“Niente è più reale del nulla.”
Samuel Beckett


Pochi artisti hanno saputo scandagliare davvero le profondità umane. Scandagliarle senza alcuna paura, senza alcun freno aprioristico; solamente inabissarsi e riportare quanto si è visto (o si crede di aver veduto), anche se scomodo, anche se disperato, anche se insostenibile.


Beckett è tra i primi che mi vengono in mente.


Testi che arrivano direttamente alle viscere, monologhi sbiascicati che tentano di comunicare l’incomunicabile, azioni inceppate e bislacche che provano a raggiungere l’irraggiungibile. Mettersi le scarpe, togliersi le scarpe; mettere gli occhiali, togliersi gli occhiali; lavarsi i denti, sciacquarsi la bocca. E poi la sequela infinita degli orridi verbi quotidiani: lavorare, pulire, pagare, comprare, sistemare…


Beckett è un’artista pericoloso; non si è mai accontentato ed ha saputo affondare nei meandri della palude esistenziale. Quello che riporta in superficie è terrificante: non solo noi veniamo dal nulla e finiremo nel nulla, ma la vita stessa è nulla. Non effimera, non minuscola, semplicemente nulla; un grosso zero zavorra i nostri passi ancor prima della nostra nascita ed impregna col suo odore ogni singola parola che pronunciamo, ogni minimo movimento che azzardiamo.
....................
# Consegna 1:
Elenchi i verbi che il brano su Beckett riporta come «orridi verbi quotidiani».
# Consegna 2:
Traduca in inglese la seguente frase del brano su Beckett: «Quello che riporta in superficie è terrificante: non solo noi veniamo dal nulla e finiremo nel nulla, ma la vita stessa è nulla.»
# Consegna 3:
Prosegua il brano su Beckett, riprendendo subito dopo la sua ultima frase.

Dati raccolti
....................
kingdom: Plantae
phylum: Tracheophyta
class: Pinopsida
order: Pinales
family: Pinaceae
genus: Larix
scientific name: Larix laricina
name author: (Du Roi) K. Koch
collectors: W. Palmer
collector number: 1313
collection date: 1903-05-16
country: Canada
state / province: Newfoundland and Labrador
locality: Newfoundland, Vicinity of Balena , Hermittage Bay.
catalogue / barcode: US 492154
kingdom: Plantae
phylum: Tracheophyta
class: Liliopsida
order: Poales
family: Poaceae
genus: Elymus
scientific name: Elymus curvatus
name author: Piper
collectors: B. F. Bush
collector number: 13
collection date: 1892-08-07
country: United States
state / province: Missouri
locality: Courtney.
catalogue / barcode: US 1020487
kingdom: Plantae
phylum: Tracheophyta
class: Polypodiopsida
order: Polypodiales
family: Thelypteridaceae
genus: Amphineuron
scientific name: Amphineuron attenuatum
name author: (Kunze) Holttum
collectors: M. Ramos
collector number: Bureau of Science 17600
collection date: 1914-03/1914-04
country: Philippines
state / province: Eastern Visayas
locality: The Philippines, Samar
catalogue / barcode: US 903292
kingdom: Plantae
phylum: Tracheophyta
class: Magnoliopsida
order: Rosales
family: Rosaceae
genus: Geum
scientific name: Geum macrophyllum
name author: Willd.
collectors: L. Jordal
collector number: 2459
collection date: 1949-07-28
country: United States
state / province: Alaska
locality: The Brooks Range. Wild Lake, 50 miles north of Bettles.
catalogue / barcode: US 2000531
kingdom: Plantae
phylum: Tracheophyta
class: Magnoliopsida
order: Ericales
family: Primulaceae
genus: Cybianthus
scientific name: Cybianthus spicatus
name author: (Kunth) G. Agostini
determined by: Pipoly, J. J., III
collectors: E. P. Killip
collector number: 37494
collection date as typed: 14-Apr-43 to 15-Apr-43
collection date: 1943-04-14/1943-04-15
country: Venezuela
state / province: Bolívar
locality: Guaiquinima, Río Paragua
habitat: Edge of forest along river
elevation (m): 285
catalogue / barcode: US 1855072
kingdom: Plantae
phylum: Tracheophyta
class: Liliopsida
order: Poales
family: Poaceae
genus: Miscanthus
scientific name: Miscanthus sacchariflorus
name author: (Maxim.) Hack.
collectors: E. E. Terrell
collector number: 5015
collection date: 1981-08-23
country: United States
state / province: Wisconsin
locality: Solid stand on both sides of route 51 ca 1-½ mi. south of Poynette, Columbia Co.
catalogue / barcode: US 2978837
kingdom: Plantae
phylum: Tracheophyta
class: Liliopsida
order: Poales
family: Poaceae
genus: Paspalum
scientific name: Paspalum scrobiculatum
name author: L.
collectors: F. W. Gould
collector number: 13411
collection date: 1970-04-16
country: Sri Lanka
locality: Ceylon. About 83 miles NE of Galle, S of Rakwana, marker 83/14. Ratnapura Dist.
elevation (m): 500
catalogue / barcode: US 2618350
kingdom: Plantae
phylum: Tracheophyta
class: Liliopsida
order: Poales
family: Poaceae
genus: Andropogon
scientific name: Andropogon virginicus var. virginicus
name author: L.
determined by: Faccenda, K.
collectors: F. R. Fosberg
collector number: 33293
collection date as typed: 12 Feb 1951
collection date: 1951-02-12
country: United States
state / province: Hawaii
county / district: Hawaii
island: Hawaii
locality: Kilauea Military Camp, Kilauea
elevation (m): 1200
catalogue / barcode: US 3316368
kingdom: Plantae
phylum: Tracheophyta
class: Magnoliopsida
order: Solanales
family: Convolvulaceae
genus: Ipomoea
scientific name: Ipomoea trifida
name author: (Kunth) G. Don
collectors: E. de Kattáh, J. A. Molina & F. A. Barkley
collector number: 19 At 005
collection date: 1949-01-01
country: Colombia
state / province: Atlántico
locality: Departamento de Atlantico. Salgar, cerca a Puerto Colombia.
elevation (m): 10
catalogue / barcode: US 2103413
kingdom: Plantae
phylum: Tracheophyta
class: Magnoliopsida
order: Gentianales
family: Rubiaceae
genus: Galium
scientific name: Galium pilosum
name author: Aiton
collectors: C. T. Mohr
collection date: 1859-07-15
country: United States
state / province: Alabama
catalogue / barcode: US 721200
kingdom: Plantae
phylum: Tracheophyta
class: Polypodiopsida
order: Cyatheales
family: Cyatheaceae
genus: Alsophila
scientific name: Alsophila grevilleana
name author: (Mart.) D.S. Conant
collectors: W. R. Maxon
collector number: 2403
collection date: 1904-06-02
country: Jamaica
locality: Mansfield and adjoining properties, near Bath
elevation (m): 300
....................
# Soluzione dell'esercizio 1:
lavorare, pulire, pagare, comprare, sistemare

# Soluzione dell'esercizio 2:
What he brings back to the surface is terrifying: not only do we come from nothing and will end in nothing, but life itself is nothing.

# Soluzione dell'esercizio 3:
Anche Roach non si è mai accontentato; dopo l’apparente ossimoro di un concept-album sul silenzio, dopo un grandiosa immersione nei rituali magici primitivi, ecco “The Magnificent Void”. Il nulla.


Strisce di fumo, nere colonne esalate in lontananza da un battello a vapore nascondono porzioni di cielo; densi fasci oscuri, foschi, inquieti; si inerpicano ad altezze sovrumane e lambiscono la sublime angoscia di “Zeit”.


Droni colmi di promesse che mai si compiranno, speranze che affogano in acque oleose; echi di primitive paure dormono nel sottobosco della coscienza, mentre farfalle mai nate sono sepolte in crisalidi di frassino.


Talvolta, ombre informi danzano sulle pareti del passato; l’atarassia è scalfita; la pietra comincia a rotolare, il monaco comincia a dubitare ed il Tempio è sormontato da tempeste elettromagnetiche gravide di presagi.


E il nulla mi avvolge, mi sommerge, mi culla; e sento che devo ripartire proprio da lui, dal nulla.


Accogliamo il nulla che è dentro di noi, o meglio il nulla che siamo noi; eleviamoci poggiando il piede sul solo gradino che esiste davvero, esploriamo l’impossibile, scopriamo cosa c’è alla fine dell’arcobaleno.

Beckett aveva ragione! Il nulla è il minimo comune multiplo di tutte le nostre emozioni, la vera particella di dio, il reale telaio su cui si innesta ogni filamento di DNA.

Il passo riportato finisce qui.